Start of Block

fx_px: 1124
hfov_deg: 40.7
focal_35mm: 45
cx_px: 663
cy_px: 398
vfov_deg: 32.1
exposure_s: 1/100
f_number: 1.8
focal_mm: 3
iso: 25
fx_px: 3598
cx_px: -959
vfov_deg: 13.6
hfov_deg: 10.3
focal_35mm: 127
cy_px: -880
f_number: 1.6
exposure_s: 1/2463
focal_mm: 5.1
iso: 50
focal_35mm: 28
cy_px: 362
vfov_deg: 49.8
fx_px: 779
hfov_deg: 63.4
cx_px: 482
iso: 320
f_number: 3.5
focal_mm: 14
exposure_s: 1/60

End of Block
Start of Block

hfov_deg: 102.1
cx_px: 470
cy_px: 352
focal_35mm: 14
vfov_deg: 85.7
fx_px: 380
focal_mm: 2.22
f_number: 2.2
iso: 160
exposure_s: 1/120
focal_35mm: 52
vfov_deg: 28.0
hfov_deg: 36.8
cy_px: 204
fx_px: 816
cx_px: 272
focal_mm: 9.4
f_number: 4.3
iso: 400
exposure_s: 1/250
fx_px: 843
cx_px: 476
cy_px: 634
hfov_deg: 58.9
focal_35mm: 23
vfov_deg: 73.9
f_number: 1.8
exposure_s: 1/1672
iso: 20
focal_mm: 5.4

End of Block
Start of Block

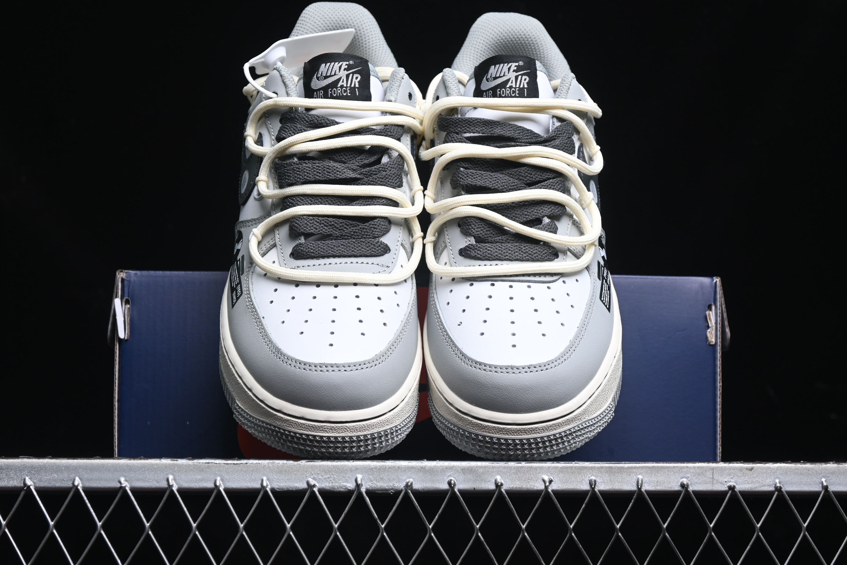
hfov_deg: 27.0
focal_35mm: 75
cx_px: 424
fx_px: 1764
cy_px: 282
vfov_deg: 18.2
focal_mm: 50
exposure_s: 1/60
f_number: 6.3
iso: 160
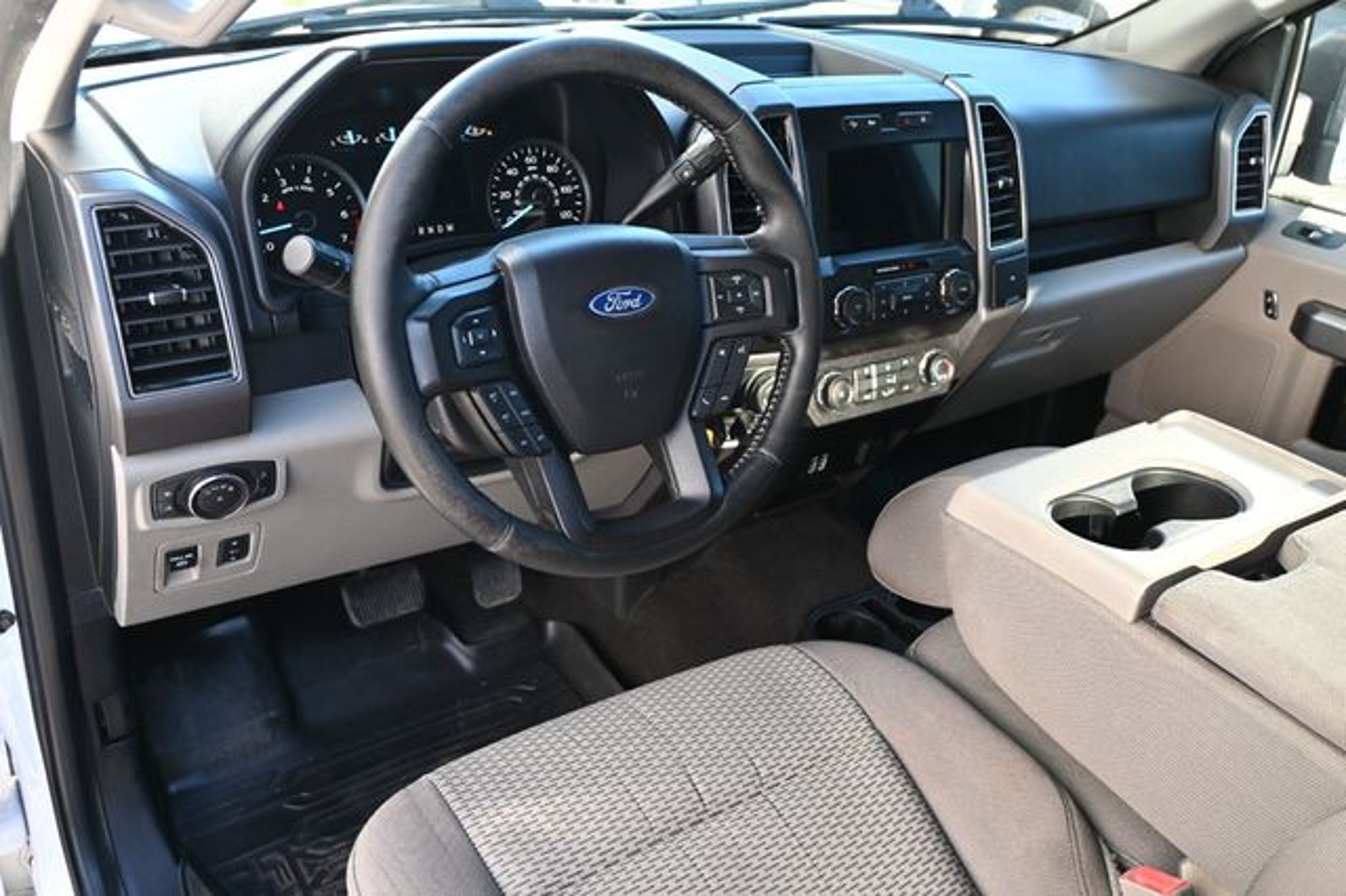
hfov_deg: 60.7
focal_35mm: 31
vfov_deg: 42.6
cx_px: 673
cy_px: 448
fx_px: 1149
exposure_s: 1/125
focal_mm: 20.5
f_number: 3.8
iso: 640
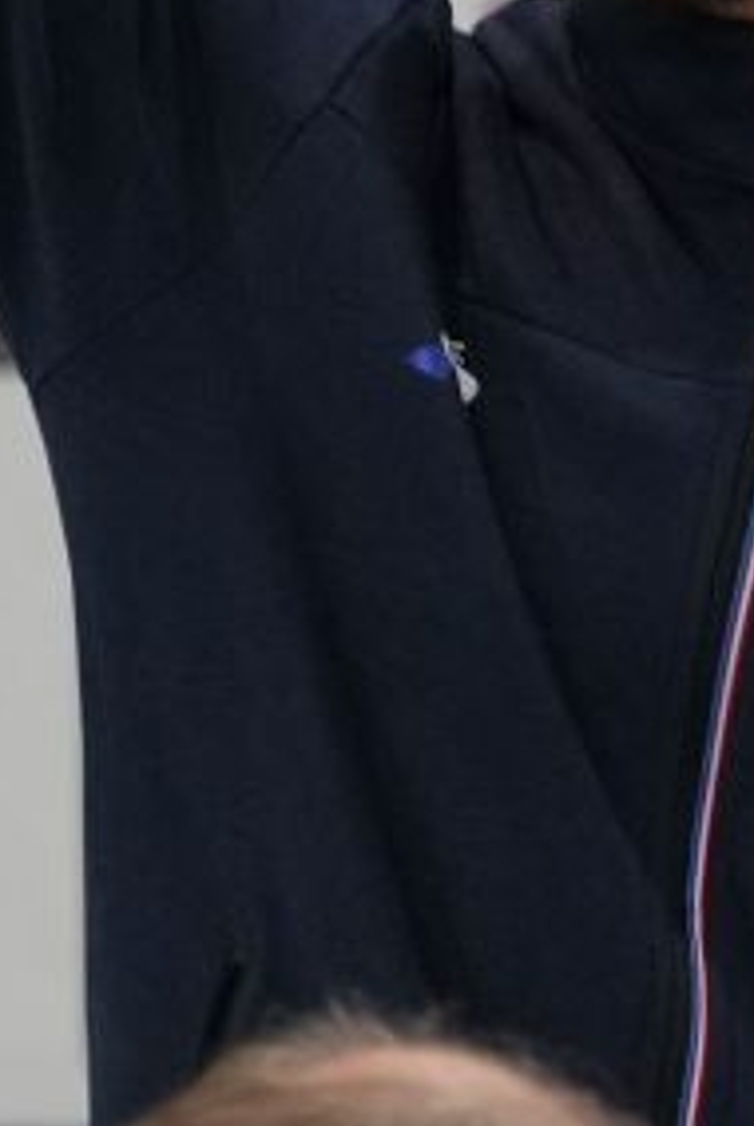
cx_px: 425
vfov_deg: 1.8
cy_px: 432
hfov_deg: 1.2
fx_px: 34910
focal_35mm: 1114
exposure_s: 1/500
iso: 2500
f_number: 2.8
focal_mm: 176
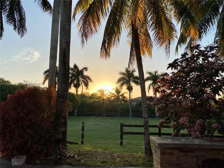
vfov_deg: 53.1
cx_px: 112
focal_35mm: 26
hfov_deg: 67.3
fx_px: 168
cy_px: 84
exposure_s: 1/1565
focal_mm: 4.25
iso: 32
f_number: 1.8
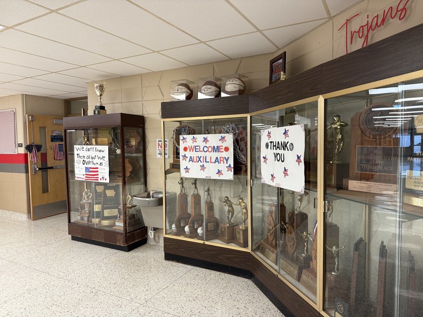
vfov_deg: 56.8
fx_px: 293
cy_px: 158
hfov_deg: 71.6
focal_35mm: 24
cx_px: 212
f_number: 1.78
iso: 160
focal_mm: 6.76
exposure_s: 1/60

End of Block

• What this task involves:
Please copy the lines above from the line with "hfov_deg: 58.9" up to and including the line with "focal_mm: 5.4", exactly as written and with nothing else.

• Result below:
hfov_deg: 58.9
focal_35mm: 23
vfov_deg: 73.9
f_number: 1.8
exposure_s: 1/1672
iso: 20
focal_mm: 5.4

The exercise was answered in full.